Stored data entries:

□ □ □ □ □

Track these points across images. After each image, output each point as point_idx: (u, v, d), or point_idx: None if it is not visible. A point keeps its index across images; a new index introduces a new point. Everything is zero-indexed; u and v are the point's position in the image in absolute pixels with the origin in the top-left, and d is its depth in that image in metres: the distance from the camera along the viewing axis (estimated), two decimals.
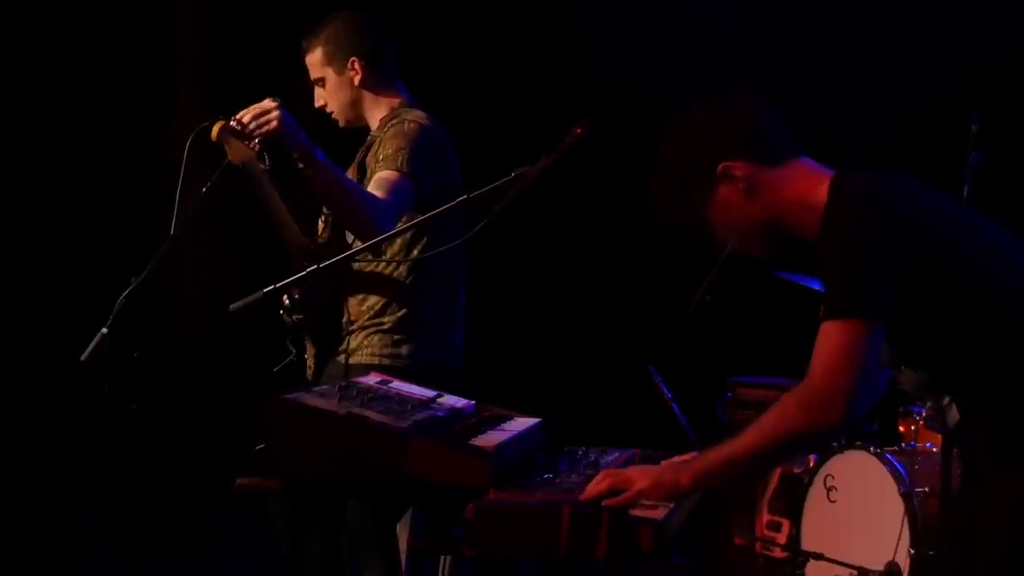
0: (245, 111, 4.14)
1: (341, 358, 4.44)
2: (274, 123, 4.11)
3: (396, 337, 4.37)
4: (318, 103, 4.62)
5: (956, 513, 3.06)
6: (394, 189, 4.23)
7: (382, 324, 4.38)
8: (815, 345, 2.86)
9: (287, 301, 4.24)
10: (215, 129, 4.17)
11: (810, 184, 2.99)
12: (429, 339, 4.42)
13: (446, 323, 4.50)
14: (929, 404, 4.98)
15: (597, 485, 2.95)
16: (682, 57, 6.69)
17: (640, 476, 2.96)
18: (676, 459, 3.19)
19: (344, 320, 4.46)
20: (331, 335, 4.43)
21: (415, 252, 4.35)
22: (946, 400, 2.97)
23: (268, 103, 4.13)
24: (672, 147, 3.07)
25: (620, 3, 6.94)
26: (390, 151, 4.32)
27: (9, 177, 6.50)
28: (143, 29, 6.77)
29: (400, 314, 4.38)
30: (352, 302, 4.45)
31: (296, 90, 4.61)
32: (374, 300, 4.40)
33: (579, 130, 3.56)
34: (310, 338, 4.34)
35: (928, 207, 2.95)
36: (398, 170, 4.28)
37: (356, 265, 4.36)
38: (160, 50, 6.82)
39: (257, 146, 4.16)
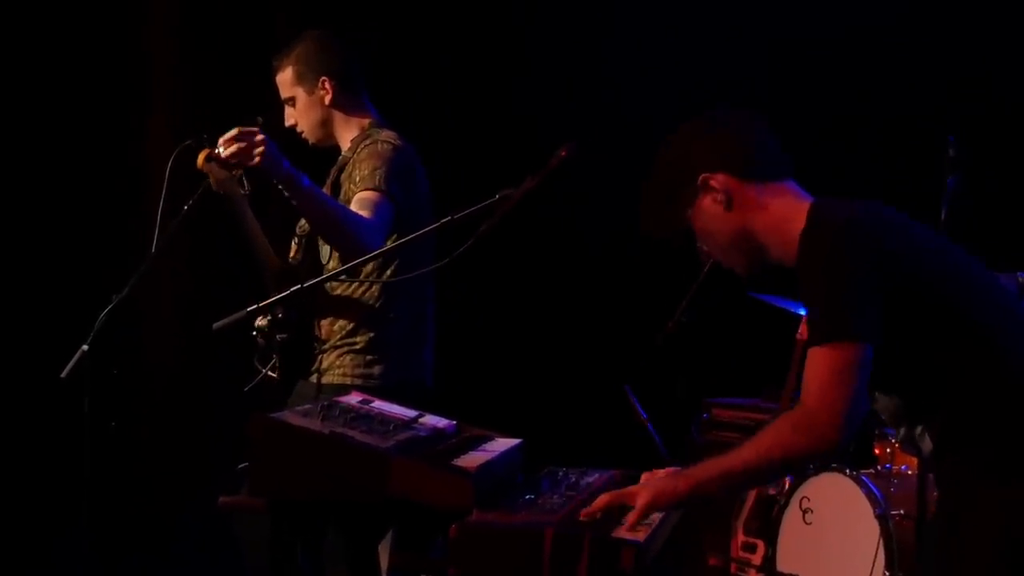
0: (228, 139, 4.13)
1: (313, 377, 4.44)
2: (257, 156, 4.09)
3: (368, 357, 4.38)
4: (288, 122, 4.63)
5: (935, 536, 3.07)
6: (377, 208, 4.25)
7: (354, 344, 4.39)
8: (806, 370, 2.88)
9: (266, 321, 4.24)
10: (200, 158, 4.20)
11: (788, 208, 3.04)
12: (401, 358, 4.43)
13: (417, 341, 4.50)
14: (902, 432, 5.00)
15: (597, 503, 2.98)
16: (660, 82, 6.71)
17: (640, 491, 2.99)
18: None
19: (315, 340, 4.47)
20: (299, 354, 4.43)
21: (388, 273, 4.36)
22: (919, 429, 3.00)
23: (252, 130, 4.12)
24: (660, 158, 3.16)
25: (608, 19, 6.97)
26: (367, 171, 4.33)
27: None
28: (116, 42, 6.73)
29: (372, 334, 4.38)
30: (324, 322, 4.45)
31: (270, 104, 4.62)
32: (346, 320, 4.41)
33: (564, 152, 3.57)
34: (279, 357, 4.34)
35: (903, 235, 2.98)
36: (377, 189, 4.29)
37: (327, 285, 4.36)
38: (135, 65, 6.78)
39: (238, 172, 4.19)
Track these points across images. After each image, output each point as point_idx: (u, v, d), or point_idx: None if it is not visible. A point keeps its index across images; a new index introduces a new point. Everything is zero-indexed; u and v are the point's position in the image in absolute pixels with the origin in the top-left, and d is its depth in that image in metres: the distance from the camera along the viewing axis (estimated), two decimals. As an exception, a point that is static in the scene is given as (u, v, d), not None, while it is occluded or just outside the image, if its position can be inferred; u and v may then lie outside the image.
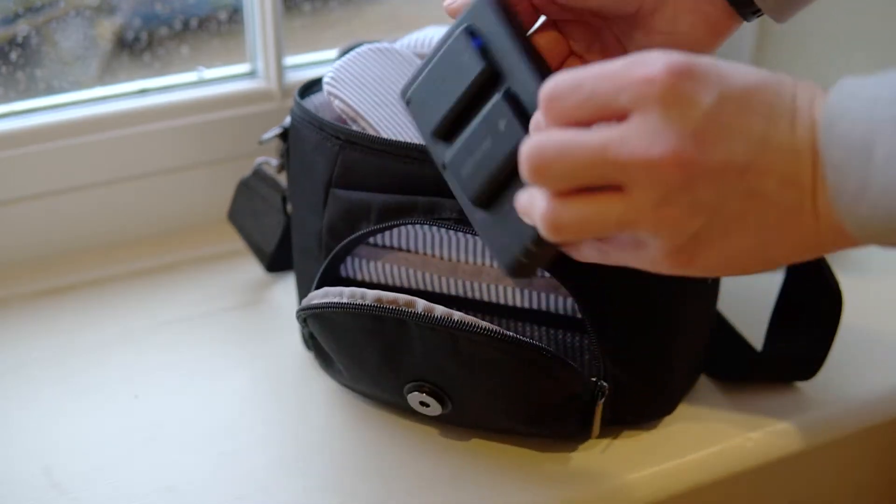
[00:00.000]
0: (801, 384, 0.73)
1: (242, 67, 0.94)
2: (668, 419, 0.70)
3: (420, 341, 0.64)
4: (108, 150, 0.88)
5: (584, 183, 0.49)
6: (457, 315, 0.63)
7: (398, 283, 0.69)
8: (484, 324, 0.63)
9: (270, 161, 0.79)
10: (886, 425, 0.75)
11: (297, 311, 0.68)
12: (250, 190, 0.83)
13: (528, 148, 0.49)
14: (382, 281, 0.69)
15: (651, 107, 0.48)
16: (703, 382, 0.74)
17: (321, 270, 0.69)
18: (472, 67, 0.56)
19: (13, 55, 0.89)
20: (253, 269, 0.87)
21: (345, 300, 0.65)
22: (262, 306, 0.83)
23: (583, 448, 0.68)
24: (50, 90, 0.91)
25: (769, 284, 0.75)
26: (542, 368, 0.63)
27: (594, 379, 0.65)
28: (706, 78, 0.48)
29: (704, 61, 0.49)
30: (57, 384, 0.75)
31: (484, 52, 0.56)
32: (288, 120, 0.74)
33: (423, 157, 0.63)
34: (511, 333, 0.63)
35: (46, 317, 0.82)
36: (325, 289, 0.67)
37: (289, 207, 0.78)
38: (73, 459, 0.68)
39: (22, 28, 0.89)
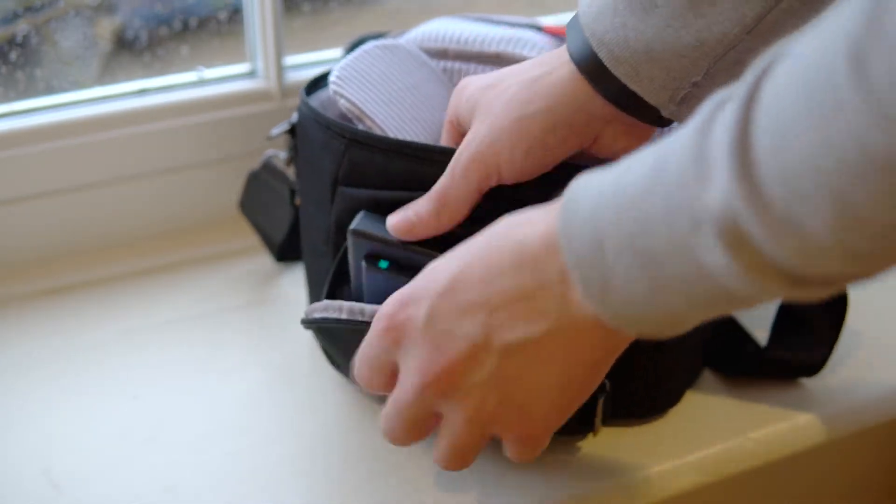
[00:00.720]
0: (803, 384, 0.73)
1: (242, 67, 0.94)
2: (669, 419, 0.70)
3: None
4: (108, 150, 0.88)
5: (424, 428, 0.56)
6: None
7: None
8: None
9: (279, 154, 0.80)
10: (889, 425, 0.75)
11: (301, 321, 0.68)
12: (259, 182, 0.83)
13: (382, 428, 0.58)
14: None
15: (394, 351, 0.55)
16: (705, 382, 0.74)
17: (332, 270, 0.69)
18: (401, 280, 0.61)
19: (13, 55, 0.89)
20: (253, 268, 0.87)
21: (344, 316, 0.65)
22: (263, 306, 0.83)
23: (584, 446, 0.68)
24: (49, 90, 0.91)
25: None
26: None
27: None
28: (416, 298, 0.54)
29: (412, 288, 0.55)
30: (57, 384, 0.75)
31: (393, 267, 0.65)
32: (295, 116, 0.75)
33: (429, 155, 0.64)
34: None
35: (46, 317, 0.82)
36: (326, 302, 0.66)
37: (297, 201, 0.78)
38: (72, 460, 0.68)
39: (21, 28, 0.89)
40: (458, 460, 0.56)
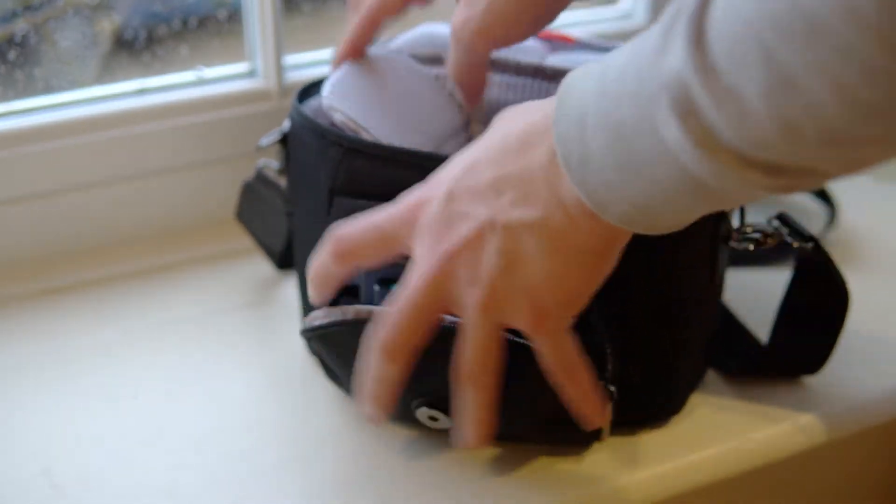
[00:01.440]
0: (803, 385, 0.73)
1: (242, 67, 0.94)
2: (668, 421, 0.70)
3: (429, 354, 0.61)
4: (107, 149, 0.88)
5: (426, 321, 0.57)
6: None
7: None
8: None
9: (271, 164, 0.79)
10: (889, 425, 0.75)
11: (301, 332, 0.67)
12: (253, 192, 0.83)
13: (376, 336, 0.58)
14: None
15: (406, 236, 0.57)
16: (707, 383, 0.74)
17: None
18: None
19: (11, 54, 0.89)
20: (253, 269, 0.87)
21: (350, 317, 0.63)
22: (263, 307, 0.83)
23: (581, 448, 0.68)
24: (48, 89, 0.91)
25: (775, 283, 0.75)
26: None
27: (602, 383, 0.64)
28: (435, 187, 0.56)
29: (433, 177, 0.57)
30: (57, 384, 0.74)
31: None
32: (287, 124, 0.74)
33: (428, 164, 0.62)
34: (524, 341, 0.61)
35: (46, 317, 0.82)
36: (325, 309, 0.65)
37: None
38: (72, 460, 0.68)
39: (20, 27, 0.89)
40: (482, 365, 0.56)
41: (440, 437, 0.69)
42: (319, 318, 0.65)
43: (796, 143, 0.42)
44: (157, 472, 0.67)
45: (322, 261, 0.60)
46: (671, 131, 0.45)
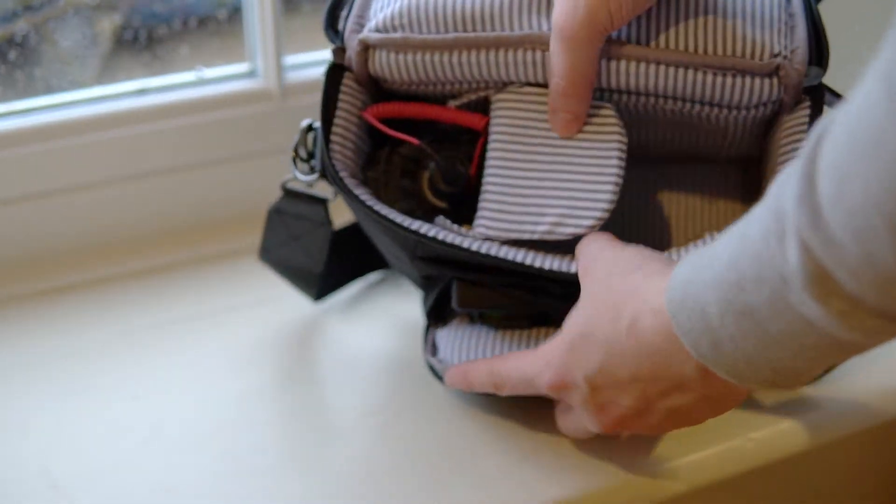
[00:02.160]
0: (802, 384, 0.73)
1: (242, 67, 0.94)
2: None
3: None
4: (108, 149, 0.88)
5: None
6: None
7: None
8: None
9: (297, 175, 0.74)
10: (888, 425, 0.74)
11: (430, 371, 0.72)
12: (283, 214, 0.78)
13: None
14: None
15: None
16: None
17: (430, 304, 0.72)
18: None
19: (12, 54, 0.89)
20: (254, 269, 0.87)
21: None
22: (264, 306, 0.83)
23: (582, 449, 0.68)
24: (49, 89, 0.91)
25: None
26: None
27: None
28: (570, 381, 0.60)
29: (564, 364, 0.61)
30: (56, 384, 0.74)
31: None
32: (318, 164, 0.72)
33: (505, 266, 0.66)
34: None
35: (46, 317, 0.82)
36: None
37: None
38: (72, 460, 0.68)
39: (21, 27, 0.89)
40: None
41: (438, 438, 0.69)
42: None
43: None
44: (157, 472, 0.67)
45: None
46: (810, 309, 0.46)
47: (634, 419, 0.60)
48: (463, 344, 0.70)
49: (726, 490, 0.69)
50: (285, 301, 0.83)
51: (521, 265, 0.65)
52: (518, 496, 0.65)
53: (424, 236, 0.66)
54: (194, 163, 0.91)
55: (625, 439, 0.67)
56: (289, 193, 0.78)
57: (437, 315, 0.73)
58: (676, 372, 0.56)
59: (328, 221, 0.77)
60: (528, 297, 0.67)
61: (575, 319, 0.60)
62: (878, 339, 0.47)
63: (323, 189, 0.75)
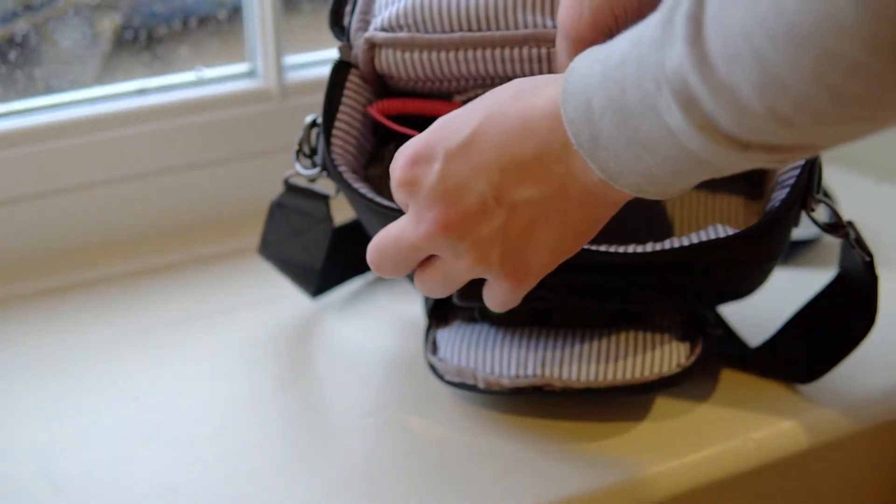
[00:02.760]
0: (804, 384, 0.73)
1: (242, 67, 0.94)
2: (668, 419, 0.70)
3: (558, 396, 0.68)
4: (108, 149, 0.88)
5: (412, 265, 0.60)
6: (594, 384, 0.67)
7: None
8: (619, 380, 0.67)
9: (299, 170, 0.75)
10: (888, 425, 0.75)
11: (430, 369, 0.71)
12: (285, 209, 0.79)
13: (368, 251, 0.61)
14: None
15: (404, 197, 0.58)
16: (705, 383, 0.73)
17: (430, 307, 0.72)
18: None
19: (12, 54, 0.89)
20: (254, 268, 0.87)
21: (481, 386, 0.68)
22: (264, 306, 0.83)
23: (582, 448, 0.68)
24: (49, 89, 0.91)
25: (778, 292, 0.75)
26: (668, 383, 0.69)
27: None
28: (429, 154, 0.57)
29: (426, 141, 0.58)
30: (56, 384, 0.74)
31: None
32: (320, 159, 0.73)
33: None
34: (644, 380, 0.68)
35: (46, 317, 0.82)
36: (458, 366, 0.69)
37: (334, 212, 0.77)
38: (72, 460, 0.68)
39: (21, 27, 0.89)
40: (444, 292, 0.60)
41: (439, 438, 0.69)
42: (451, 373, 0.70)
43: (790, 129, 0.45)
44: (157, 472, 0.67)
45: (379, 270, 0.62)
46: (674, 119, 0.47)
47: (475, 220, 0.56)
48: (464, 343, 0.70)
49: (726, 490, 0.70)
50: (285, 301, 0.83)
51: None
52: (518, 496, 0.65)
53: None
54: (194, 163, 0.92)
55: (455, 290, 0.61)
56: (291, 188, 0.78)
57: (439, 315, 0.73)
58: (545, 167, 0.55)
59: (329, 218, 0.78)
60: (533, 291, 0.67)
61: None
62: (727, 162, 0.49)
63: (325, 186, 0.76)
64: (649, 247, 0.65)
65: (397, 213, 0.64)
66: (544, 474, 0.66)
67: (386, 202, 0.67)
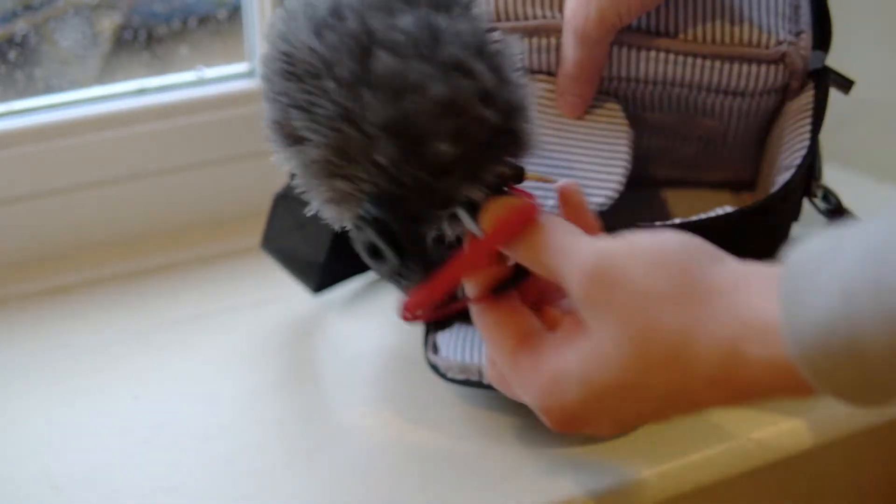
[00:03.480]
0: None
1: (241, 67, 0.94)
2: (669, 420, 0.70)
3: None
4: (107, 149, 0.88)
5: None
6: None
7: None
8: None
9: None
10: (889, 425, 0.75)
11: (430, 368, 0.70)
12: (290, 200, 0.78)
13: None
14: None
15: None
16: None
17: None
18: None
19: (11, 54, 0.89)
20: (254, 268, 0.87)
21: (486, 381, 0.67)
22: (264, 306, 0.83)
23: (582, 449, 0.68)
24: (48, 89, 0.91)
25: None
26: None
27: None
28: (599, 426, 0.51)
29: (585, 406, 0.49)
30: (56, 384, 0.75)
31: None
32: None
33: None
34: None
35: (46, 317, 0.82)
36: (461, 363, 0.68)
37: None
38: (72, 460, 0.68)
39: (20, 27, 0.89)
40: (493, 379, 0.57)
41: (437, 438, 0.69)
42: (454, 370, 0.69)
43: None
44: (158, 472, 0.67)
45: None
46: None
47: (593, 428, 0.51)
48: (466, 341, 0.70)
49: (726, 490, 0.70)
50: (286, 301, 0.83)
51: None
52: (518, 496, 0.65)
53: None
54: (194, 163, 0.92)
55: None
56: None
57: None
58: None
59: None
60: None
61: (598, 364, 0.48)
62: None
63: None
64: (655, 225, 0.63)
65: None
66: (544, 475, 0.66)
67: None
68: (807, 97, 0.69)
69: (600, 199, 0.66)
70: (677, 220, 0.64)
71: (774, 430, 0.70)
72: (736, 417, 0.71)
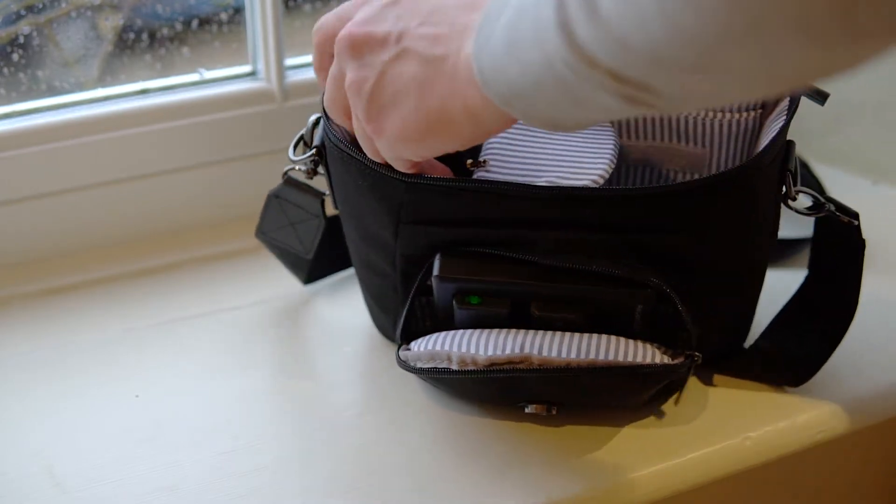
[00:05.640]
0: (801, 383, 0.73)
1: (243, 68, 0.94)
2: (668, 419, 0.70)
3: (535, 381, 0.66)
4: (109, 150, 0.89)
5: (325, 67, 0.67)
6: (574, 361, 0.64)
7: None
8: (601, 360, 0.64)
9: (291, 157, 0.76)
10: (888, 424, 0.75)
11: (400, 364, 0.69)
12: (282, 201, 0.80)
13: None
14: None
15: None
16: (703, 382, 0.74)
17: (406, 308, 0.71)
18: None
19: (15, 56, 0.89)
20: (254, 268, 0.87)
21: (454, 367, 0.66)
22: (264, 306, 0.83)
23: (578, 448, 0.68)
24: (51, 91, 0.91)
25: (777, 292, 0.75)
26: (650, 379, 0.66)
27: (689, 353, 0.67)
28: None
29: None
30: (58, 384, 0.75)
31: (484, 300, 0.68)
32: (319, 139, 0.73)
33: (495, 189, 0.66)
34: (626, 363, 0.64)
35: (46, 317, 0.82)
36: (431, 350, 0.67)
37: (328, 209, 0.78)
38: (74, 459, 0.68)
39: (23, 28, 0.90)
40: (330, 102, 0.67)
41: (437, 434, 0.69)
42: (423, 359, 0.68)
43: (628, 55, 0.45)
44: (159, 471, 0.67)
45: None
46: (545, 13, 0.48)
47: (374, 44, 0.62)
48: (438, 337, 0.69)
49: (725, 489, 0.70)
50: (285, 301, 0.83)
51: (517, 185, 0.66)
52: (515, 495, 0.65)
53: (419, 176, 0.66)
54: (195, 163, 0.92)
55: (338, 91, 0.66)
56: (289, 181, 0.79)
57: (409, 335, 0.72)
58: (448, 35, 0.59)
59: (323, 215, 0.79)
60: (512, 269, 0.67)
61: None
62: (580, 84, 0.49)
63: (321, 185, 0.77)
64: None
65: (389, 177, 0.66)
66: (542, 474, 0.66)
67: (378, 167, 0.68)
68: (781, 109, 0.70)
69: (589, 181, 0.68)
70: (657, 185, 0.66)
71: (770, 429, 0.70)
72: (732, 416, 0.71)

□ □ □ □ □

Work request:
From the first line through the line with "7: (382, 324, 4.38)", output those lines of the entries above exactly, and nothing else, with the pictures left out.

Result:
Track these points across images. After each image, output each point as point_idx: (u, v, d), or point_idx: None if it is not visible. A point keeps its index across images; a new index introduces a new point. Everything is zero-indexed; u and v are the point's position in the image in absolute pixels with the origin in the top-left, and d is its depth in that image in metres: the distance from the camera along the viewing axis (estimated), two decimals.
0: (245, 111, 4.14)
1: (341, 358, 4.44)
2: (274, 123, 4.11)
3: (396, 337, 4.37)
4: (318, 103, 4.62)
5: (956, 513, 3.06)
6: (394, 189, 4.23)
7: (382, 324, 4.38)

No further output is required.